= Tate Snyder Kimsey Architects =

American architectural firm

Tate Snyder Kimsey Architect is an architectural practice located in Las Vegas, Nevada with branches in Reno, Los Angeles, and Shenzhen.

== History ==
The firm was established in 1960 as George G. Tate & Associates. Bill Snyder joined the firm in 1979 and Windom Kimsey in 1991; Kimsey is currently the firm's president and CEO.

In 1998 the firm, then known as Tate & Snyder Architects, was honored with the AIA Western Mountain Region Honor Award as the Architectural Firm of the Year. The firm received AIA Nevada awards in 1996, 1998, 2005 and 2019.

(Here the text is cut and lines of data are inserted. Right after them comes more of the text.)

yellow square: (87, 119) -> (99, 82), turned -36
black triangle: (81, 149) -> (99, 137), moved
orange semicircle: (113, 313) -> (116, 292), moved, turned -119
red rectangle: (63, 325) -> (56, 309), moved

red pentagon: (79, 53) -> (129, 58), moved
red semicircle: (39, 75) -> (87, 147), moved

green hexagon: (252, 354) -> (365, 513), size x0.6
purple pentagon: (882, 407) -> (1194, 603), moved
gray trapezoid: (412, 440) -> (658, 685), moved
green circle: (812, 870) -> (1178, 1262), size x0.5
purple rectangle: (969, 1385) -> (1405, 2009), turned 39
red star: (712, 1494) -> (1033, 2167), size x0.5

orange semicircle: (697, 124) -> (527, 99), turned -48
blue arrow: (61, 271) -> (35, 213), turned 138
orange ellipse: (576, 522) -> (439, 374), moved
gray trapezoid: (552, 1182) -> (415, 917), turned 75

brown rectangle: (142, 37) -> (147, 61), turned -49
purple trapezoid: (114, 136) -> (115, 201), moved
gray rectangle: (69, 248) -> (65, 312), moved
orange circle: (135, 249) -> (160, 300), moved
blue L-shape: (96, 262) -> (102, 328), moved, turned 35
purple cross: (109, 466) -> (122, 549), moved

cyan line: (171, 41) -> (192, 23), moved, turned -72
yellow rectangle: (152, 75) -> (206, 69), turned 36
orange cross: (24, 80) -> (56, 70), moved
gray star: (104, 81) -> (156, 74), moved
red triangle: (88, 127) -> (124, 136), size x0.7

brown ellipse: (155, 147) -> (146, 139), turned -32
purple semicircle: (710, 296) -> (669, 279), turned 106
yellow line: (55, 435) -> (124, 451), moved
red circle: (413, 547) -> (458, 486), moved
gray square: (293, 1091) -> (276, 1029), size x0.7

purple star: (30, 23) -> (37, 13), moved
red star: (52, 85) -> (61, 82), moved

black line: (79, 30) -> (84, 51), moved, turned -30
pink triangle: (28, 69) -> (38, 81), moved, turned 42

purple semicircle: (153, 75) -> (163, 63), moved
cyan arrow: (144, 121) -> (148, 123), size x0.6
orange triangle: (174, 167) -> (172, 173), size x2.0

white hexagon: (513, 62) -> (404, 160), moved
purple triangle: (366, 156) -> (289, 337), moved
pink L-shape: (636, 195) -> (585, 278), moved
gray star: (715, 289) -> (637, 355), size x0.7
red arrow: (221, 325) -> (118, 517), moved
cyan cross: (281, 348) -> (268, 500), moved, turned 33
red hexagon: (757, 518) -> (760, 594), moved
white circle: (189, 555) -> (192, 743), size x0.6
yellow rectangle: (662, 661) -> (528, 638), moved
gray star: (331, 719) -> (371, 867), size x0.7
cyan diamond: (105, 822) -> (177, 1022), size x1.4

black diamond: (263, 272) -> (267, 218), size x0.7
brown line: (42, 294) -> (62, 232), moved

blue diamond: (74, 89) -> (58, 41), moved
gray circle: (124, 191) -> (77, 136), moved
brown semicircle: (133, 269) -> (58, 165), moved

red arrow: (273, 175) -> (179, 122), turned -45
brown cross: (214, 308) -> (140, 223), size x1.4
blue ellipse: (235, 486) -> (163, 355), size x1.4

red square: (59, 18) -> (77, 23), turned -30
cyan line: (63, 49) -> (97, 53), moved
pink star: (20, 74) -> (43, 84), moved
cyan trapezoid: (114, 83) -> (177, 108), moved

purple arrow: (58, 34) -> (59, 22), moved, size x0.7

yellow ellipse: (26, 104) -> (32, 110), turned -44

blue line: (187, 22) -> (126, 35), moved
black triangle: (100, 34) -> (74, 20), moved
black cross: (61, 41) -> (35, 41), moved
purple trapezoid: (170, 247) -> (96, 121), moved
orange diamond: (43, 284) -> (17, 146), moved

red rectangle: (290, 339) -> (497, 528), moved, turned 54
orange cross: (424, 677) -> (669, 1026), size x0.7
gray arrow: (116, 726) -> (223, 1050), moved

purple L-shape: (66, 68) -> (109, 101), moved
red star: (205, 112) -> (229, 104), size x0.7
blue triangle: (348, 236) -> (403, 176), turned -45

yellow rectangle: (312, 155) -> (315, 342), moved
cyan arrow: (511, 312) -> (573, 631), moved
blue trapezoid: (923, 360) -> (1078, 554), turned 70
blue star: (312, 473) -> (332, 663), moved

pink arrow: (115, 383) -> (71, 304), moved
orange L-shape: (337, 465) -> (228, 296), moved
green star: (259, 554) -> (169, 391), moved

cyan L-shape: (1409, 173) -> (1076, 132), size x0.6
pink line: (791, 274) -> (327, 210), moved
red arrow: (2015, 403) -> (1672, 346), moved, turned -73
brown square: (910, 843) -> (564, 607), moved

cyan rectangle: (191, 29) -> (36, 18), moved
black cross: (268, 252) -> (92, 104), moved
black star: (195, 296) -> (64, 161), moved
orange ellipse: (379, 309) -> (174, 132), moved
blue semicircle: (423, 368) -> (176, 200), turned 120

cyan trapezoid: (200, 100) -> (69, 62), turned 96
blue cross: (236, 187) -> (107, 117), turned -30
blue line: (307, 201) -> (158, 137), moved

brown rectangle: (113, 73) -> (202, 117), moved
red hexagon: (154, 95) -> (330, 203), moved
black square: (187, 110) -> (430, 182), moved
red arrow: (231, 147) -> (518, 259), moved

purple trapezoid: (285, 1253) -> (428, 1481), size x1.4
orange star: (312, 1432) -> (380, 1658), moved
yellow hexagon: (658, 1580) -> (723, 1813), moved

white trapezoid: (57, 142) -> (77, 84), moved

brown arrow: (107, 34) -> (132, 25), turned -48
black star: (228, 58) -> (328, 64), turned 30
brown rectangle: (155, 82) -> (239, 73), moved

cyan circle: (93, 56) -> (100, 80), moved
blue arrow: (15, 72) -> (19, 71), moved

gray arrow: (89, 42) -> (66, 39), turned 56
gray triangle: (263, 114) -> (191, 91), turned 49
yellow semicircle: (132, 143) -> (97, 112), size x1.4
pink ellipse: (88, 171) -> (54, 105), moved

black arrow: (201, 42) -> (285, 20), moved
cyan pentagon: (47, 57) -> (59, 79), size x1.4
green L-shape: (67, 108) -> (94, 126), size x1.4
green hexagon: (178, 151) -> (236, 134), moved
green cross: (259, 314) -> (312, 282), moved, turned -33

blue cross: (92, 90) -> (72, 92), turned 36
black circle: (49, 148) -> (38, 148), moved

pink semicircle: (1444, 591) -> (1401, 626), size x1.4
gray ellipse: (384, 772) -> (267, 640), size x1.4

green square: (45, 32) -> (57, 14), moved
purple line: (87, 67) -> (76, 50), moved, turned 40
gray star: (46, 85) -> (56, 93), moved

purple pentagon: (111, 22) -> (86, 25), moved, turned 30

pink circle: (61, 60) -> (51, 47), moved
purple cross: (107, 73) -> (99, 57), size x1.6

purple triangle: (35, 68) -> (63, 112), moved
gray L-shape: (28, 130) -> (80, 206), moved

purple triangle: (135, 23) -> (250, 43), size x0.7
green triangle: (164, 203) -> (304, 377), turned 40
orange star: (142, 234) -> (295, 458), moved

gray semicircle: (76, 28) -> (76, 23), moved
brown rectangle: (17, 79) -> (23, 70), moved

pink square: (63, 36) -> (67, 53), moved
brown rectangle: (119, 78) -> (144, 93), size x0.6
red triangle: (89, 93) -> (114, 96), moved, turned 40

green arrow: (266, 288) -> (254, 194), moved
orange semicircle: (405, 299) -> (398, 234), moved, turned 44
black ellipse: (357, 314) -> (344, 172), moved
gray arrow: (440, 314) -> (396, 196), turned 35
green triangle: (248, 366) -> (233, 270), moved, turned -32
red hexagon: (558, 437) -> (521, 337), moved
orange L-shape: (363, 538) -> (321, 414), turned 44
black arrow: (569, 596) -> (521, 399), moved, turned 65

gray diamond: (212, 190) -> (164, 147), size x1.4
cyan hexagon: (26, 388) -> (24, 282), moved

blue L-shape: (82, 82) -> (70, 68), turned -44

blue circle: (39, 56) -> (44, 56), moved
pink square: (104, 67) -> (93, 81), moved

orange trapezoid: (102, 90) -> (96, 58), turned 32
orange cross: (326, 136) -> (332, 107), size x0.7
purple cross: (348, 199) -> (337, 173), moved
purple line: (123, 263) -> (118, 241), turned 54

== Headquarters building ==
The 11000 sqft office building of Tate Snyder Kimsey Architects at 709 Valle Verde Court in Henderson, Nevada was built in 1994 and expanded in 1997. In 2006 it became the first building in Nevada to receive LEED certification from the U.S. Green Building Council. This building has won three AIA Nevada Design Awards in the years 1997, 1996, and 1993.

== Projects ==
The firm has done multiple projects for Los Angeles International Airport, McCarran International Airport, the Port of Long Beach, the University of Nevada Las Vegas, and other schools and government buildings. The Animal Foundation headquarters in Las Vegas was praised for its "green" features including wind turbines, solar panels, and water recycling. The company has designed one building in Shenzhen, China, and in 2012 it received a state export grant to allow it to expand its presence there. In 2011 the company received two awards from the Las Vegas AIA for projects still under development: a port of entry on the United States-Mexico border in San Diego and the Symphony Park project in downtown Las Vegas.